LiDAR Odometry in CARLA: Restructuring FLOAM for ROS 2
After my previous CARLA experiment with camera-based object detection, I wanted to push further — this time focusing on LiDAR and localization.
In the video you can observe:
- The system performing LiDAR odometry in CARLA
- Map misalignment during sharp turns — expected without loop closure, and likely addressable by integrating a loop closure module
Restructuring FLOAM for ROS 2
The original FLOAM implementation does not support ROS 2. I restructured it into a cleaner, more modular architecture:
floam_core: a pure C++ library containing the core algorithm — no ROS dependencyfloam: a ROS 2 node wrapping aroundfloam_core
This separation makes the system modular and reusable — the core algorithm can be tested and developed independently of the middleware layer. On top of that:
- Message synchronization is handled using ROS 2
message_filters - Subscribers and publishers are implemented in a multi-threaded design to maximize throughput
The performance improvement was noticeable:
| Implementation | Odometry Update Time |
|---|---|
| Original FLOAM | ~70–80 ms |
| My ROS 2 implementation | ~30–40 ms |
Simulating a Realistic LiDAR
To make the simulation more realistic, I reconfigured CARLA's LiDAR model based on the Velodyne HDL-64E user manual. The resulting point clouds look surprisingly close to real sensor data — though visible discrepancies between simulated and real-world LiDAR remain.

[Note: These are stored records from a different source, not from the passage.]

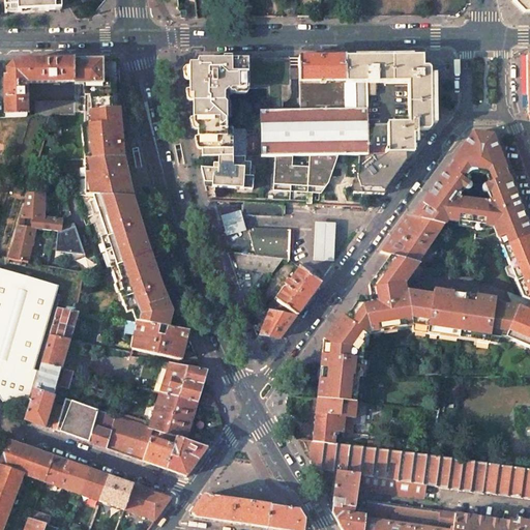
[(18,12),(30,12),(50,11),(49,0),(3,0),(4,5),(4,6),(17,5),(18,12)]
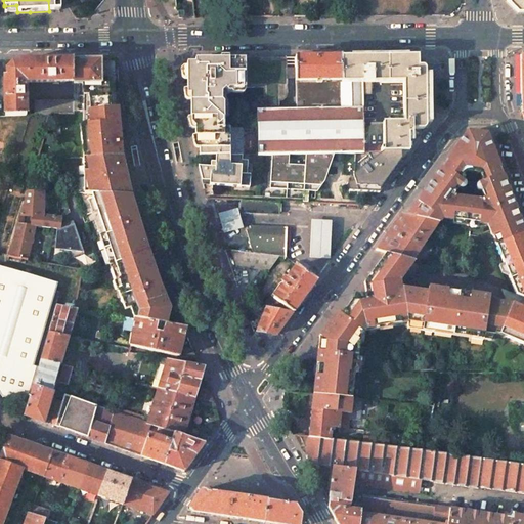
[(59,0),(48,0),(49,11),(60,11),(59,0)]
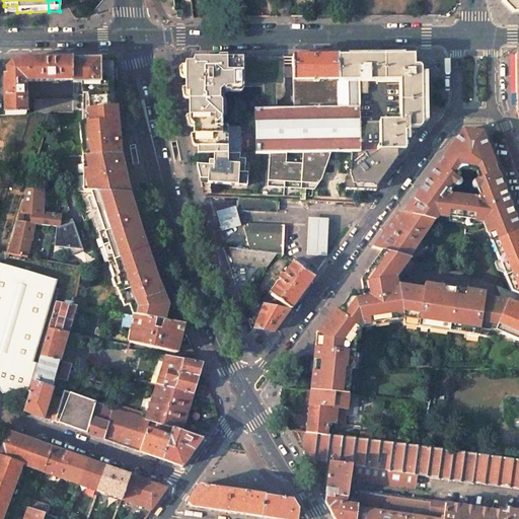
[(122,40),(128,109),(121,116),(126,150),(177,143),(175,128),(173,109),(168,104),(160,23),(162,21),(175,20),(173,0),(98,0),(88,12),(122,40)]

I'm currently unsure about the best approach for a proper sim-to-real analysis for LiDAR. If anyone has experience or suggestions, I'd really appreciate the insights — feel free to reach out or leave a comment.
Takeaway
This is another small but meaningful experiment showing that CARLA can be a practical tool for validating perception and localization pipelines before moving to real-world data. Between this and the camera-based detection experiment, CARLA is proving to be a genuinely useful sandbox for early-stage development.
The sim-to-real gap for LiDAR remains an open question for me — curious to hear how others are approaching it.